UK Food Firms Urged to Make Sources Clearer

Food companies and supermarkets must be more honest about where their food comes from said Britain’s environment secretary, Hilary Benn.

Food companies and supermarkets must be more honest about where their food comes from, the environment secretary, Hilary Benn, said today.
Benn said firms should state clearly on labels the country of origin for their prime ingredients — instead of where products were last significantly processed — so consumers can make a more informed choice about what they buy and eat.

The scare over dioxins in Irish pork last month revealed problems in identifying which products were affected and demonstrated why better labeling was needed, he told the Oxford farming conference.

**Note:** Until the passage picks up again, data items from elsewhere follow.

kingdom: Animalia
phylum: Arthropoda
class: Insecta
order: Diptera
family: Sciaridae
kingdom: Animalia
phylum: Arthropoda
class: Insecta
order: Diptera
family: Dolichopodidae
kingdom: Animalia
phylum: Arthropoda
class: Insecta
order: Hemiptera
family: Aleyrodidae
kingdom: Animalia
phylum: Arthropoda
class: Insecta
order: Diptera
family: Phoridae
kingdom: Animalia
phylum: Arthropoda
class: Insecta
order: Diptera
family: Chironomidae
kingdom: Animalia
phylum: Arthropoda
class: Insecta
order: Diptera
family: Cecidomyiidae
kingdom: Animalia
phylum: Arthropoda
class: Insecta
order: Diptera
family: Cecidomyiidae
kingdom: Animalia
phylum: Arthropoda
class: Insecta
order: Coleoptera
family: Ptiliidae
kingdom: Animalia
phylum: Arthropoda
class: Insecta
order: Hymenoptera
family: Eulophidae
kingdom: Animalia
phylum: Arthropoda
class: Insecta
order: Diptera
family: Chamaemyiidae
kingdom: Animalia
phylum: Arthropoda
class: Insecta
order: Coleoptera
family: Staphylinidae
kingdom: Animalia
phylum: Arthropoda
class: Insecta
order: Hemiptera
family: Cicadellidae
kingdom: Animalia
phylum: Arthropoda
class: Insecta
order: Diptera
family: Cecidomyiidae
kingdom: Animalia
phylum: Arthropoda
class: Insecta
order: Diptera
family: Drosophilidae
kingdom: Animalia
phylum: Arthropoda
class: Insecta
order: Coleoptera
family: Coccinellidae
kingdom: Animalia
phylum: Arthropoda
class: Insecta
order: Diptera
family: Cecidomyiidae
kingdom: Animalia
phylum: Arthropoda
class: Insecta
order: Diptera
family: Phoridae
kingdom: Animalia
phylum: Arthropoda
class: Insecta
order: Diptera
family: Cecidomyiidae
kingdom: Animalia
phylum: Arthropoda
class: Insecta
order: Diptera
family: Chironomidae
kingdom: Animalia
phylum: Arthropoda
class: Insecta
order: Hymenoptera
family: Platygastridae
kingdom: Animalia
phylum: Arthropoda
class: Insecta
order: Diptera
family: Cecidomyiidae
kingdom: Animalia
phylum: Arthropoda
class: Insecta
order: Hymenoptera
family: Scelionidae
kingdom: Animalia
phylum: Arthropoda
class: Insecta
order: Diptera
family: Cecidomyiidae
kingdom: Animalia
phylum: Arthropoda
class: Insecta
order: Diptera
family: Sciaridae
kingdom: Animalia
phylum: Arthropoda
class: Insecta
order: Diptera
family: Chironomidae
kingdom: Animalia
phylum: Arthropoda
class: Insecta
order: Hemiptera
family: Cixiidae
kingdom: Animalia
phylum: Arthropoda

Talks have begun at European Union level about changing labeling rules so consumers know where animals used even in processed foods are born, reared and slaughtered, but these could take two years to implement.

Benn appealed to the UK food industry to take the initiative, saying "the EU moves a lot slower than consumer demand does. Processors and retailers could get ahead here by voluntarily introducing country of origin labeling. I intend to meet them to discuss how this can happen."

He said people were thinking more about the quality, nutritional value and environmental impact of the food they ate. "When you buy a car you know its service history. When you buy a house you get a detailed survey. So why do we accept knowing so much less about what we are putting in our bodies? Well, I say, we shouldn't."

Present EU rules can obscure where food really came from. "A pork pie made in Britain from Danish pork can legitimately be labeled as a British pork pie," Benn said. "That's a nonsense and it needs to change."

The Food and Drink Federation, the industry trade body, gave a cool response to Benn's calls, saying there were already regulations to protect consumers from being misled. Helen Munday, its director of food safety and science, said it supported food companies who wanted voluntarily to put country of origin labeling on products but suggested there was a big difference between primary foods, where the country of origin was a bigger issue for consumers, and generic products such as meat pies, pizzas and lasagnas, which used a number of ingredients from a range of suppliers.